SAEDNEWS: “An imaginary companion” can teach us a great deal about how children think about their relationships with others. One of the issues that is very difficult to determine is what children know and do not know about relationships with other people, especially children of preschool age.
According to a news report from Saed News, citing Bartarinha, an “imaginary companion” can teach us a great deal about how children think about their relationships with others. One of the most difficult things to understand is what children know and do not know about relationships with others, especially preschool-aged children.

At this age, it takes some time for children to form real friendships. During this period, they may create imaginary friends—companions that sometimes worry parents, who fear their child is hallucinating. But is having an imaginary friend normal or abnormal? How should parents respond, and when should this friendship end? These questions were discussed with psychologist Atefeh Kianinejad.
Talking about a child’s imaginary friend helps strengthen your relationship with your child while also supporting their imagination. It can also help parents better understand their child’s interests, fears, and emotions, since a child’s likes or dislikes are often reflected in their imaginary friend.

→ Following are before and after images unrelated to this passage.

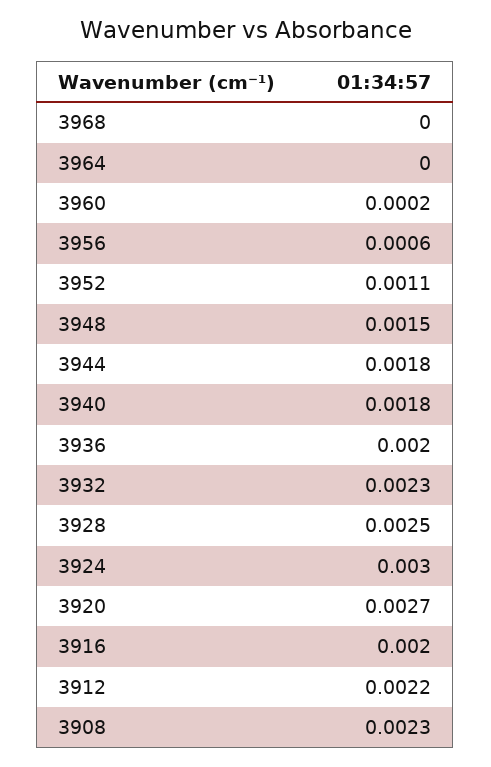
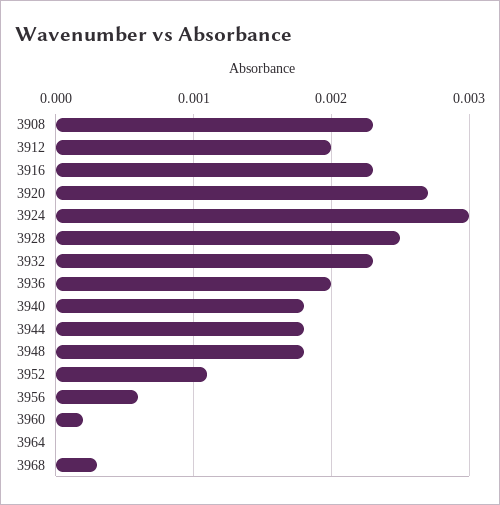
  {
-   "3968": 0,
+   "3968": 0.0003,
    "3964": 0,
    "3960": 0.0002,
    "3956": 0.0006,
    "3952": 0.0011,
-   "3948": 0.0015,
+   "3948": 0.0018,
    "3944": 0.0018,
    "3940": 0.0018,
    "3936": 0.002,
    "3932": 0.0023,
    "3928": 0.0025,
    "3924": 0.003,
    "3920": 0.0027,
-   "3916": 0.002,
+   "3916": 0.0023,
-   "3912": 0.0022,
+   "3912": 0.002,
    "3908": 0.0023
  }

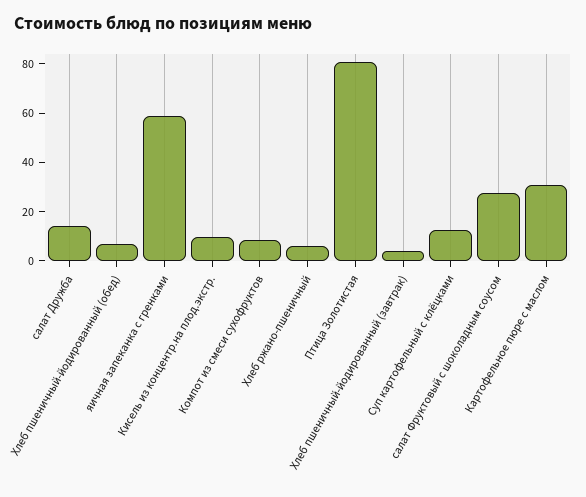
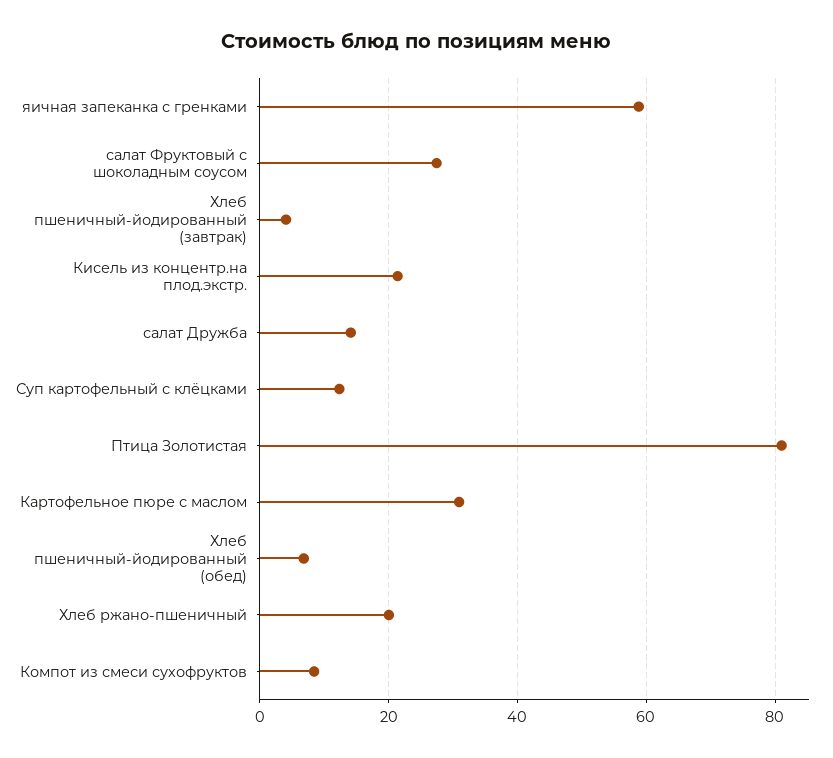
  {
    "салат Дружба": 14,
    "Хлеб пшеничный-йодированный (обед)": 6,
    "яичная запеканка с гренками": 58,
-   "Кисель из концентр.на плод.экстр.": 10,
+   "Кисель из концентр.на плод.экстр.": 22,
    "Компот из смеси сухофруктов": 8,
-   "Хлеб ржано-пшеничный": 5,
+   "Хлеб ржано-пшеничный": 20,
    "Птица Золотистая": 80,
    "Хлеб пшеничный-йодированный (завтрак)": 4,
    "Суп картофельный с клёцками": 12,
    "салат Фруктовый с шоколадным соусом": 28,
    "Картофельное пюре с маслом": 30
  }

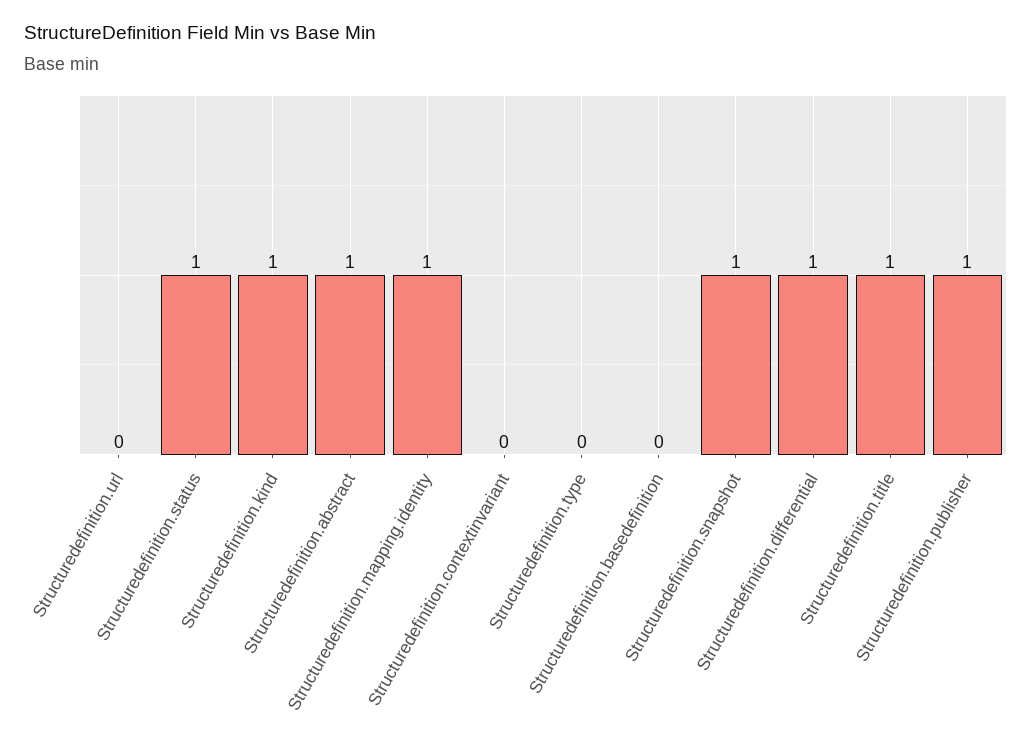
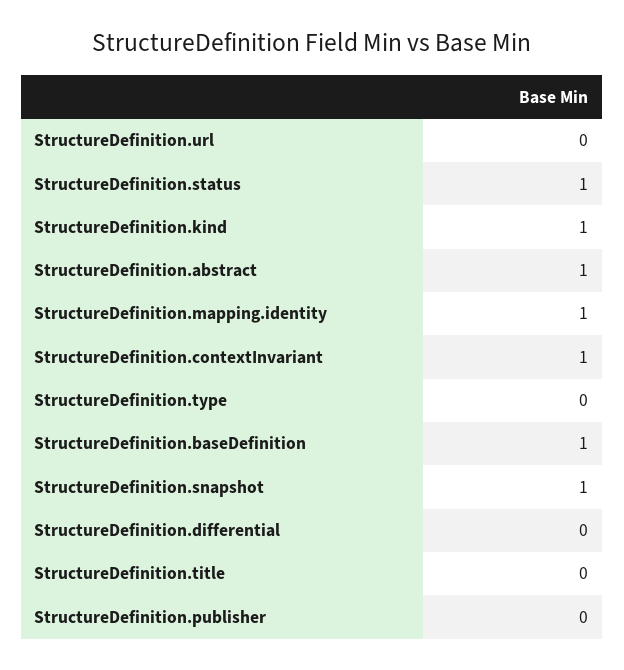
  {
    "Structuredefinition.url": 0,
    "Structuredefinition.status": 1,
    "Structuredefinition.kind": 1,
    "Structuredefinition.abstract": 1,
    "Structuredefinition.mapping.identity": 1,
-   "Structuredefinition.contextinvariant": 0,
+   "Structuredefinition.contextinvariant": 1,
    "Structuredefinition.type": 0,
-   "Structuredefinition.basedefinition": 0,
+   "Structuredefinition.basedefinition": 1,
    "Structuredefinition.snapshot": 1,
-   "Structuredefinition.differential": 1,
+   "Structuredefinition.differential": 0,
-   "Structuredefinition.title": 1,
+   "Structuredefinition.title": 0,
-   "Structuredefinition.publisher": 1
+   "Structuredefinition.publisher": 0
  }

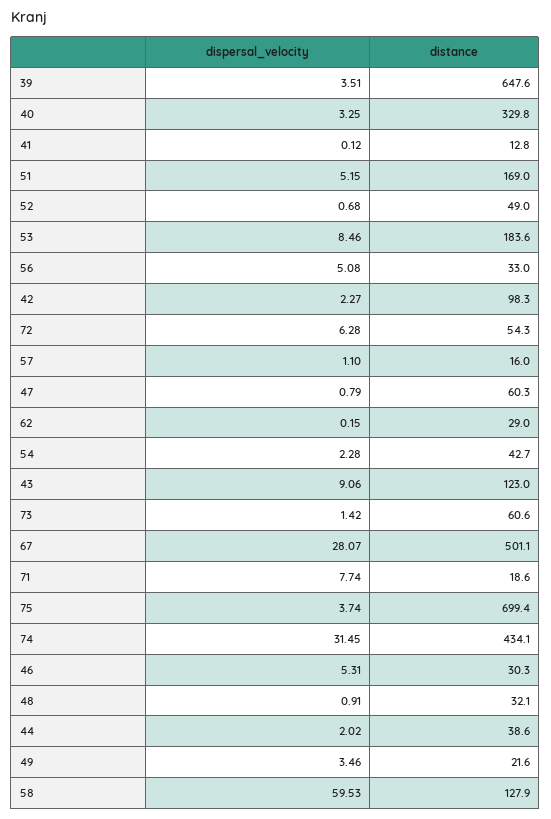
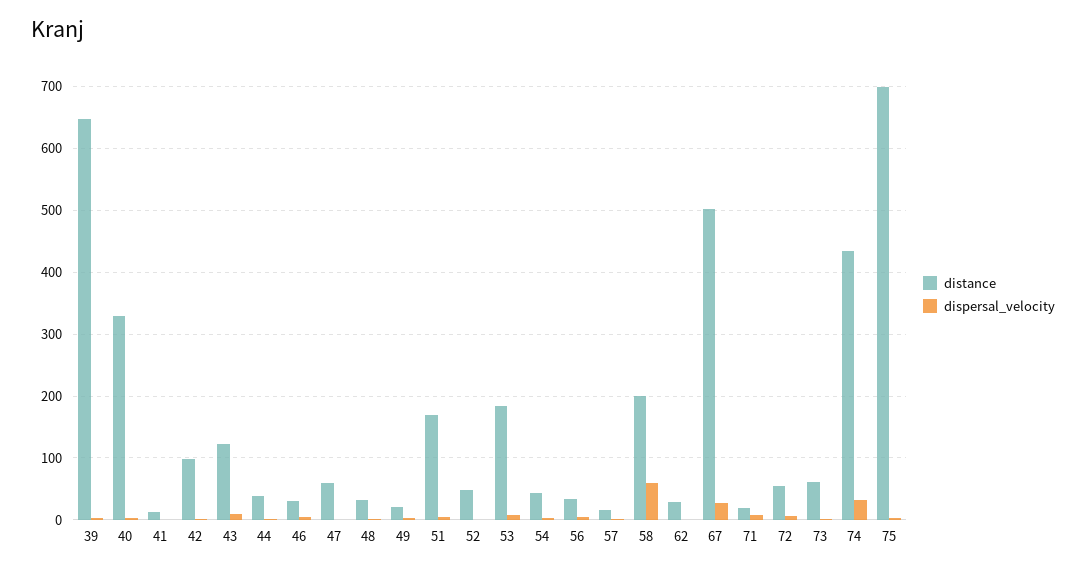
  {
    "dispersal_velocity": {
      "39": 3.51,
      "40": 3.25,
      "41": 0.12,
      "51": 5.15,
      "52": 0.68,
      "53": 8.46,
      "56": 5.08,
      "42": 2.27,
      "72": 6.28,
      "57": 1.1,
      "47": 0.79,
      "62": 0.15,
      "54": 2.28,
      "43": 9.06,
      "73": 1.42,
      "67": 28.07,
      "71": 7.74,
      "75": 3.74,
      "74": 31.45,
      "46": 5.31,
      "48": 0.91,
      "44": 2.02,
      "49": 3.46,
      "58": 59.53
    },
    "distance": {
      "39": 647.6,
      "40": 329.8,
      "41": 12.8,
      "51": 169,
      "52": 49,
      "53": 183.6,
      "56": 33,
      "42": 98.3,
      "72": 54.3,
      "57": 16,
      "47": 60.3,
      "62": 29,
      "54": 42.7,
      "43": 123,
      "73": 60.6,
      "67": 501.1,
      "71": 18.6,
      "75": 699.4,
      "74": 434.1,
      "46": 30.3,
      "48": 32.1,
      "44": 38.6,
      "49": 21.6,
-     "58": 127.9
+     "58": 200
    }
  }

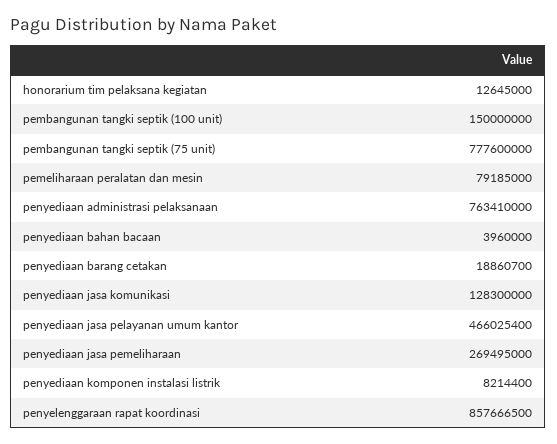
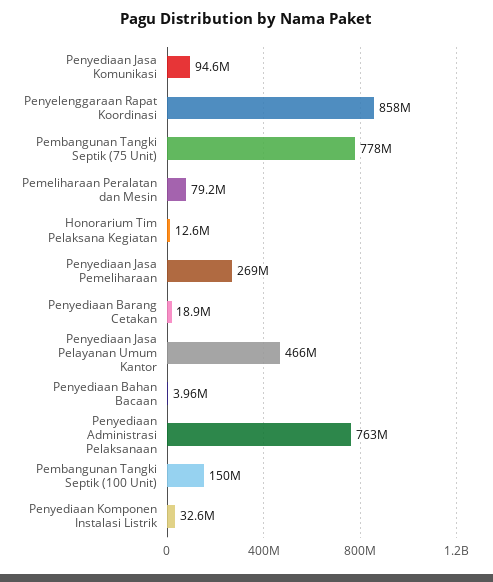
  {
    "honorarium tim pelaksana kegiatan": 12645000,
    "pembangunan tangki septik (100 unit)": 150000000,
    "pembangunan tangki septik (75 unit)": 777600000,
    "pemeliharaan peralatan dan mesin": 79185000,
    "penyediaan administrasi pelaksanaan": 763410000,
    "penyediaan bahan bacaan": 3960000,
    "penyediaan barang cetakan": 18860700,
-   "penyediaan jasa komunikasi": 128300000,
+   "penyediaan jasa komunikasi": 94600000,
    "penyediaan jasa pelayanan umum kantor": 466025400,
    "penyediaan jasa pemeliharaan": 269495000,
-   "penyediaan komponen instalasi listrik": 8214400,
+   "penyediaan komponen instalasi listrik": 32600000,
    "penyelenggaraan rapat koordinasi": 857666500
  }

These imaginary companions may have special traits or abilities, or participate in activities that the child is curious about but afraid to try. A general rule is that parents should not bring up the imaginary friend unless the child mentions it first.
From around ages two to three, children develop the mental capacity to grow their imagination. At this stage, they may become so immersed in imaginative thinking that they perceive what they see as real.
Such imagination is an indicator of intelligence, mental health, and normal development. Parents should not worry if their young child plays with someone they cannot see. A child may initially talk, laugh, or cry with a toy—this is completely natural at this age.
As children grow, their understanding of the world expands. Around age five, their imaginary friends may also change. With exposure to kindergarten or peers, children may choose someone they feel close to and imagine them as a companion when that friend is not present.
They may continue playing at home with this imagined presence. At this stage, imaginary friends are still not harmful and may even contribute to the development of future social behaviors.

Having an imaginary friend is not a problem as long as it gradually fades as the child grows and reality becomes more dominant.
However, if after age seven the imaginary friend occupies too much of the child’s time and interferes with real social interactions, it may be concerning. This could indicate difficulties in social skills, depression, or social withdrawal. In such cases, psychological evaluation is recommended.
Children may sometimes use their imaginary friend to avoid punishment, claiming the friend encouraged them to do something wrong.
Parents should not take this literally. Instead, they should calmly question the child and encourage responsibility without insulting the imaginary friend. For example, they can ask why the child followed the suggestion if they knew it was wrong.
Imaginary friends can help children learn social behaviors and develop life skills. Through this interaction, children practice communication and better understand real-world relationships.

Parents should not treat imaginary friends as real individuals. Punishing them or reacting to them as real can encourage children to avoid responsibility by blaming them.
At the same time, parents should avoid mocking the child. Dismissing the imaginary friend or denying its existence can damage the child’s confidence and trust.
Parents should never ridicule a child’s imaginary friend. If a child says they are playing with their friend, parents should not respond by saying no one is there. Such reactions may reduce the child’s self-esteem and harm the parent-child relationship.
To ensure a healthy balance, children should have regular contact with peers. Activities such as phone calls, cultural and artistic classes, and group play can help.
School alone may not be enough for social development; additional opportunities for peer interaction are important.
At around age five, as children become more familiar with their environment, their imaginary friend may reflect real people they know. They may imagine playing with a friend from kindergarten when that friend is not present, continuing their interaction in imagination at home.